Friday, June 27, 2014
Sudan Christian woman takes refuge in US embassy
A
Sudanese Christian woman detained when she tried to travel to the
United States after her release from death row was freed Thursday and
sought refuge at the US embassy, her lawyer said.
"She
is in the US embassy now," Mohanad Mustafa said of Meriam Yahia Ibrahim
Ishag, 26, although a spokesman at the diplomatic mission had no
immediate comment.
"She and her husband think this is a safe place for them," after receiving death threats, Mustafa told AFP.
Earlier
Thursday, Ishag had still been in police custody while her legal team
tried to find an acceptable person to vouch for her after her release.
She
is charged with forgery and providing false information in relation to a
South Sudanese travel document she used to try to leave the country on
Tuesday.
They later found a Sudanese guarantor,
he said. The person, who was not identified, provided assurances that
she would report to judicial authorities as and when required.
Ishag
had been held at the police station in Khartoum's Arkawet district
since Tuesday after national security agents stopped her and her family
from leaving Sudan.
According to her American
husband, Daniel Wani, diplomats from the US embassy had escorted the
couple and their two children to Khartoum airport, from where they
planned to travel to Washington, DC.
Wani said they "want to get out of here as soon as possible" because of the threats against his wife.
- Criminal case still pending -
But Mustafa said "there is a criminal case against her. She cannot leave Sudan."

§ **DATA SHOWN**:
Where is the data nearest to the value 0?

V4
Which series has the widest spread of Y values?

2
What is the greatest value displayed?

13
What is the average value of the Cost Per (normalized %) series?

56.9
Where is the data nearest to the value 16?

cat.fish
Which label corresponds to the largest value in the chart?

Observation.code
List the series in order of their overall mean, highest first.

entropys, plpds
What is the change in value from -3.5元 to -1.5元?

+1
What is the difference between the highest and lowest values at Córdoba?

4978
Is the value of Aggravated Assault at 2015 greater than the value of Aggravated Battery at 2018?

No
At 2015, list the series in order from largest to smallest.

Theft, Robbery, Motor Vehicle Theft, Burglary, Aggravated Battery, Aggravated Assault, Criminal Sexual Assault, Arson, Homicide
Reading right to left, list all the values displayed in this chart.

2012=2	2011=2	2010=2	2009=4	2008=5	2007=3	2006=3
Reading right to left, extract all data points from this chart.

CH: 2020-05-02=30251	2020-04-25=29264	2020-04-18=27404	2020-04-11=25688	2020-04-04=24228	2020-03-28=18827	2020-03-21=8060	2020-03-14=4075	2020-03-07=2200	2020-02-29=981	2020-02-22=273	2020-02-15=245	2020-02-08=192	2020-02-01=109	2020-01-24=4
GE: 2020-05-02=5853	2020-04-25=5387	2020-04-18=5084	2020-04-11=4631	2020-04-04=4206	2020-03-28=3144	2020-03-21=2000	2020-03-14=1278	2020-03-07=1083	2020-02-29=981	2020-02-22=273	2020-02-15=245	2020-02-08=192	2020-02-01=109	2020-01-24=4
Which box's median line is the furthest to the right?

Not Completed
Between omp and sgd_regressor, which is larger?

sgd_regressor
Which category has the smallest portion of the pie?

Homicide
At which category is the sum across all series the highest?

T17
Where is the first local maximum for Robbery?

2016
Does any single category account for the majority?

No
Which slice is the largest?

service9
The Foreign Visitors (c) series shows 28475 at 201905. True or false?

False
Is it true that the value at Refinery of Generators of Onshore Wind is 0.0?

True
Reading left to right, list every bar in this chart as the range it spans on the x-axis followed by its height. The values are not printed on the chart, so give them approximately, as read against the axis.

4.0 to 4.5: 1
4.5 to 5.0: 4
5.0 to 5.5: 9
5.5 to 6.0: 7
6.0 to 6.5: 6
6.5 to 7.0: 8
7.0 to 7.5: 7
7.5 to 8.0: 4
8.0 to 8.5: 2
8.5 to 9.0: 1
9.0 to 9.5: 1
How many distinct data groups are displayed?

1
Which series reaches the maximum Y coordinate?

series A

§ **WHAT YOU ARE ASKED TO DO**:
Continue the news report on the Sudanese Christian woman who took refuge in the US embassy, starting after its final sentence.

§ **RESULT**:
South
Sudan's embassy says Ishag is entitled to travel with documentation
from that country because Wani and her children are South Sudanese.
Khartoum
says she should have used a Sudanese passport, and on Wednesday
summoned the charges d'affaires of Washington and Juba over the
incident.
On May 15, a lower court judge
sentenced Ishag to hang for apostasy from Islam, in a case that raised
questions of religious freedom and sparked an outcry from Western
governments and human rights groups.
Ishag was
convicted under Islamic sharia law that has been in force in Sudan since
1983 and outlaws conversions on pain of death.
An
appeal court freed her on Monday from the women's prison where she had
been detained with her children, one of whom was born in jail after she
received the death sentence.
After her release she immediately went into hiding because of the threats to her life.
Christian activists say her "alleged brother" stated that the family would carry out the death sentence if she were acquitted.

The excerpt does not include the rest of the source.